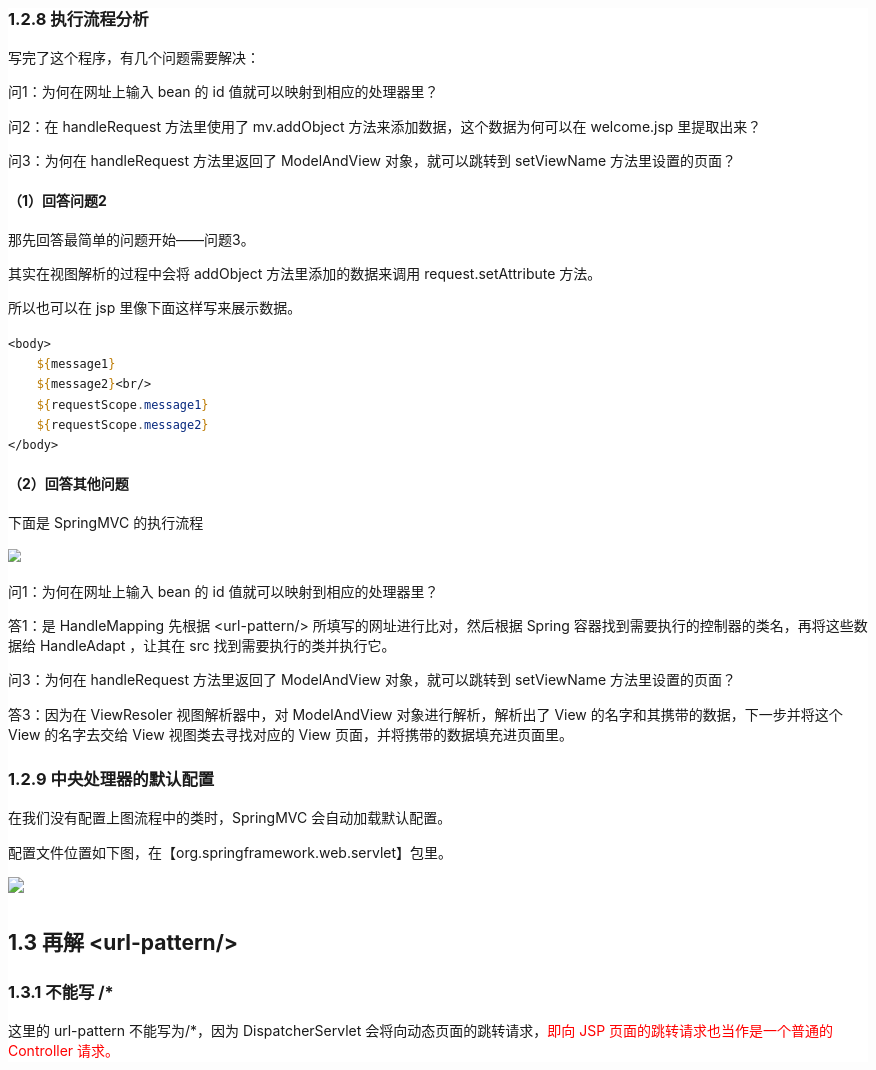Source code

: ### 1.2.8  执行流程分析

写完了这个程序，有几个问题需要解决：

问1：为何在网址上输入 bean 的 id 值就可以映射到相应的处理器里？

问2：在 handleRequest 方法里使用了 mv.addObject 方法来添加数据，这个数据为何可以在 welcome.jsp 里提取出来？

问3：为何在 handleRequest 方法里返回了 ModelAndView 对象，就可以跳转到 setViewName 方法里设置的页面？

#### （1）回答问题2

那先回答最简单的问题开始——问题3。

其实在视图解析的过程中会将 addObject  方法里添加的数据来调用 request.setAttribute 方法。

所以也可以在 jsp 里像下面这样写来展示数据。

```jsp
<body>
	${message1} 
	${message2}<br/>
	${requestScope.message1}
	${requestScope.message2}
</body>
```

#### （2）回答其他问题

下面是 SpringMVC 的执行流程

<img src="https://raw.githubusercontent.com/hahg2000/SSMPic/main/springmvc%E6%89%A7%E8%A1%8C%E6%B5%81%E7%A8%8B.png" style="zoom:80%;" />

问1：为何在网址上输入 bean 的 id 值就可以映射到相应的处理器里？

答1：是 HandleMapping 先根据 <url-pattern/&gt; 所填写的网址进行比对，然后根据 Spring 容器找到需要执行的控制器的类名，再将这些数据给 HandleAdapt ，让其在 src 找到需要执行的类并执行它。

问3：为何在 handleRequest 方法里返回了 ModelAndView 对象，就可以跳转到 setViewName 方法里设置的页面？

答3：因为在 ViewResoler 视图解析器中，对 ModelAndView 对象进行解析，解析出了 View 的名字和其携带的数据，下一步并将这个 View 的名字去交给 View 视图类去寻找对应的 View 页面，并将携带的数据填充进页面里。

### 1.2.9 中央处理器的默认配置

在我们没有配置上图流程中的类时，SpringMVC 会自动加载默认配置。

配置文件位置如下图，在【org.springframework.web.servlet】包里。

![](https://raw.githubusercontent.com/hahg2000/SSMPic/main/DispatcherServlet%E9%BB%98%E8%AE%A4%E9%85%8D%E7%BD%AE.jpg)

## 1.3 再解 <url-pattern/&gt; 

### 1.3.1 不能写 /*

这里的 url-pattern 不能写为/*，因为 DispatcherServlet 会将向动态页面的跳转请求，<span style="color:red">即向 JSP 页面的跳转请求也当作是一个普通的 Controller 请求。</span>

-=-=-=-=-

*Exercise brief:* Lines before the one containing "在我们没有配置上图流程中的类时，SpringMVC 会自动加载默认配置。" stay out; reproduce that line and all the lines after it, through the end of the listing, exactly.

*Solution to this exercise:*
在我们没有配置上图流程中的类时，SpringMVC 会自动加载默认配置。

配置文件位置如下图，在【org.springframework.web.servlet】包里。

![](https://raw.githubusercontent.com/hahg2000/SSMPic/main/DispatcherServlet%E9%BB%98%E8%AE%A4%E9%85%8D%E7%BD%AE.jpg)

## 1.3 再解 <url-pattern/&gt; 

### 1.3.1 不能写 /*

这里的 url-pattern 不能写为/*，因为 DispatcherServlet 会将向动态页面的跳转请求，<span style="color:red">即向 JSP 页面的跳转请求也当作是一个普通的 Controller 请求。</span>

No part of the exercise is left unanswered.